Genug von Tee und Pop – wir brauchen Rap. Besser gesagt Bitches brauchen Rap. Shirin David, erfolgreiche Business-Frau und YouTube-Star der ersten Stunde arbeitet schon einige Jahre an ihrer Musikkarriere. Warum diese spätestens jetzt richtig durchstarten wird, schauen wir uns jetzt genauer an.

BACKGROUND

Muss man Shirin David noch vorstellen? Vermutlich nicht. Die 26-Jährige zählt zu den großen Stars des Internets, legte eine Traumkarriere von der Lifestyle-YouTuberin zur erfolgreichen Business-Frau hin und ist aus der deutschsprachigen Promiszene nicht mehr wegzudenken. Eine Sache liegt ihr aber besonders am Herzen – die Musik. Schon als Kind begann sie mit Klavier-, Geigen- und Oboen-Unterricht, bekam eine Ausbildung an einer Jugend-Opern-Akademie in Gesang, Schauspiel und Tanz. Die Kunst nimmt einen großen Teil in ihrem Leben ein. Shirin David polarisiert. Sie macht keinen Hehl daraus, sich operiert haben zu lassen und geht offen mit den immer wiederkehrenden Anfeindungen, die sie erhält, um. Der Weg von YouTube zur Musik bzw. insbesondere zur Rapkarriere ist heutzutage kein steiniger. Es liegt fast schon auf der Hand, ab einer bestimmten Kanalgröße sich auch auf einem anderen Feld zu versuchen. Im Januar 2019 veröffentlichte Shirin ihr Debütalbum Supersize, das es bis an die Spitze der deutschen Charts brachte. Der Track Gib Ihm konnte sich in den Single-Charts ganz oben positionieren und gleich fünf weitere Songs des Debütsalbums schafften es in die Top-10 der deutschen Charts. Im vergangenen Sommer veröffentlichte sie die beiden Singles 90-60-111 (wieder Platz 1) und den absoluten Banger Hoes Up G’s Down (Platz 6). Die genaue Nachzeichnung ihrer Karriere bietet Shirin auf ihrem neuen Album in Form des Songs Bramfeld Storys.
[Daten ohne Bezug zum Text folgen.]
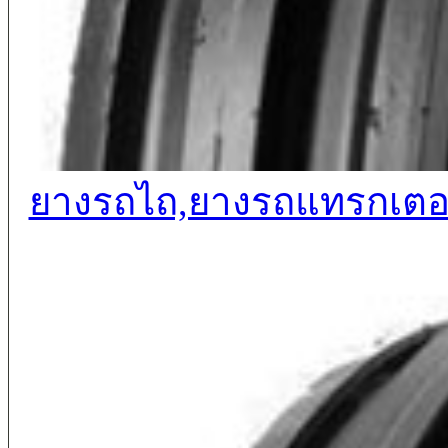
ยางรถไถ,ยางรถแทรกเตอร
Großen Anteil an ihrem musikalischen Erfolg hat ein Team, das hinter ihr steht und das sie der Öffentlichkeit nicht vorenthalten will. Produziert wurde die Platte hauptsächlich von Juh-Dee, Frio und young mesh bzw. Geenaro und Ghana Beats. Dass sie ihre Texte nicht immer selbst schreibt, ist auch kein Geheimnis – Shirin bricht offen mit der Verschwiegenheit gegenüber Ghostwritern und gibt denen Credit, die ihn auch verdienen. In ihrem Fall handelt es sich um Battlerap-Legende Lass (vormals Unltd.) der mit ihr zusammen an den harten Bars für Bitches brauchen Rap geschrieben hat.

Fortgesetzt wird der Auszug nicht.